Revkin worries that pushing too hard in this way might alienate voters before the 2018 mid-term elections. The strategy is likely going to be a big debate going forward.
At the end of the day, we have entered into a profound period of uncertainty and Kremlinology, where the leader’s intent is not yet clear. We read the tea leaves based on appointments and initial public utterances, but President Trump will have many priorities and whether scaling back climate action and other environmental policies are among them are not yet known.
Republicans have an anti-regulatory agenda which Trump has glommed onto so we might expect freezes, roll-backs, but then again, who really knows? It’s early days yet, but the news isn’t good. In 2008, I contributed to a volume on Cooperating without America. My chapter was on climate change in which I reflected on the possibilities for climate leadership without the United States.

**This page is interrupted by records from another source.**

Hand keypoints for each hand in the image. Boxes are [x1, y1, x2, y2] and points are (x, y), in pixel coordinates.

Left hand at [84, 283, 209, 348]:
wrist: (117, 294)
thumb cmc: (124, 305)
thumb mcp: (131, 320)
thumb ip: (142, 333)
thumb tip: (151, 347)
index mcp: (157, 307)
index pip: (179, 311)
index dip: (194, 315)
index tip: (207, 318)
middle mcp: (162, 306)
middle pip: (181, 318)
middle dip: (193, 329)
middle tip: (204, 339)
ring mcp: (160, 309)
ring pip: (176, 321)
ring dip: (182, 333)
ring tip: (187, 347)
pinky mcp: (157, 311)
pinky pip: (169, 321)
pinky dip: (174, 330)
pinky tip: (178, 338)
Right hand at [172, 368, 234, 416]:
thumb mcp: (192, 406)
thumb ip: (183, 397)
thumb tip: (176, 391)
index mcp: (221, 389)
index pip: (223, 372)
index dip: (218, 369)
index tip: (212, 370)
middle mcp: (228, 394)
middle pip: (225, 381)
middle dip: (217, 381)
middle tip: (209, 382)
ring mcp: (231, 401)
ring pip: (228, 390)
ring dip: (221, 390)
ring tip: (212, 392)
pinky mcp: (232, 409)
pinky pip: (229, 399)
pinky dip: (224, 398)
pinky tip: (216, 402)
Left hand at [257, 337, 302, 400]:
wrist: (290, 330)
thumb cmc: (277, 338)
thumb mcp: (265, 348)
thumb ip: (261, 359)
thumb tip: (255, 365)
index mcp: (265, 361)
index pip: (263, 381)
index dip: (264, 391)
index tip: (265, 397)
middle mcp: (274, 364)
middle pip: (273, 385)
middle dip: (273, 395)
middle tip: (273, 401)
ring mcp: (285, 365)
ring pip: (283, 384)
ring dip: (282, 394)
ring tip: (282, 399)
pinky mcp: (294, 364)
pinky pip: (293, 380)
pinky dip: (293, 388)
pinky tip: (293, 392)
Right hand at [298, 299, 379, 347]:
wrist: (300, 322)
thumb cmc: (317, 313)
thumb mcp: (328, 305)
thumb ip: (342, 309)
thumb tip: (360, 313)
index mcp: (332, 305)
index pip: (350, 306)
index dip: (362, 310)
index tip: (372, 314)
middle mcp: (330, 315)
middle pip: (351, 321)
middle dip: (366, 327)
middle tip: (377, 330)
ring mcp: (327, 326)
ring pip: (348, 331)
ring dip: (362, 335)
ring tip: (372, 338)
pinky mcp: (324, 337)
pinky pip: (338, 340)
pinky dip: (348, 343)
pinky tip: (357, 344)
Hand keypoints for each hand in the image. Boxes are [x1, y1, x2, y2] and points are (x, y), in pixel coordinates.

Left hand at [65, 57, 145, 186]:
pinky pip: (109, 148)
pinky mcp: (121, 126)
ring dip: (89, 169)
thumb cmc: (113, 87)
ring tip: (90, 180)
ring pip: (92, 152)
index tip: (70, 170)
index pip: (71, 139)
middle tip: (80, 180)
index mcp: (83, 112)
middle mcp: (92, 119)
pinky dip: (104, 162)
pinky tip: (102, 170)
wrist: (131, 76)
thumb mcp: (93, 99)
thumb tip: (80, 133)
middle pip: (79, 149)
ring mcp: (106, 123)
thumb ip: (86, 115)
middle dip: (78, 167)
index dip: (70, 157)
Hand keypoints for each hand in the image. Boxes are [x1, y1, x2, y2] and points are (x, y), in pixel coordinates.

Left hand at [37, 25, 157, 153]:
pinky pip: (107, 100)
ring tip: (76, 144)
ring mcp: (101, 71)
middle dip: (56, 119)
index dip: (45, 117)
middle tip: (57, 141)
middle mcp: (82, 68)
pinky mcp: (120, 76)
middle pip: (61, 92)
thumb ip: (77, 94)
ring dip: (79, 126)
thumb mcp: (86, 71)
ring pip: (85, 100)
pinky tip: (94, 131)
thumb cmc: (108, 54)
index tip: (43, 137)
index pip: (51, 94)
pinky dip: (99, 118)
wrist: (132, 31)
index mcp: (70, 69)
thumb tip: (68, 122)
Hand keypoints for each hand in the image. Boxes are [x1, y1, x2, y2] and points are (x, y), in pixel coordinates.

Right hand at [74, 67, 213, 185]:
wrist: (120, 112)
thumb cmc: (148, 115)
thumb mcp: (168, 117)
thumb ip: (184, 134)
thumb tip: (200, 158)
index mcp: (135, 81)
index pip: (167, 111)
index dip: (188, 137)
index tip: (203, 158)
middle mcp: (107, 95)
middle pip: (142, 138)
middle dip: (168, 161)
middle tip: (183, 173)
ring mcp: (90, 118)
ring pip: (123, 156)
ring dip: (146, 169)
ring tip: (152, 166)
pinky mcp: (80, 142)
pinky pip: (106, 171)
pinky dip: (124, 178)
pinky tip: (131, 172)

On some level, the situation is more favorable because the U.S. is no longer the leader of global emissions. But, in other respects, things have gotten worse. Despite flat emissions of greenhouse gases for three years running, 2016 was still the hottest year on record. We actually need to move towards decarbonization not just flat emissions so we don’t really have time for the U.S. to go wobbly for four or eight years under Donald Trump. But that’s where we are.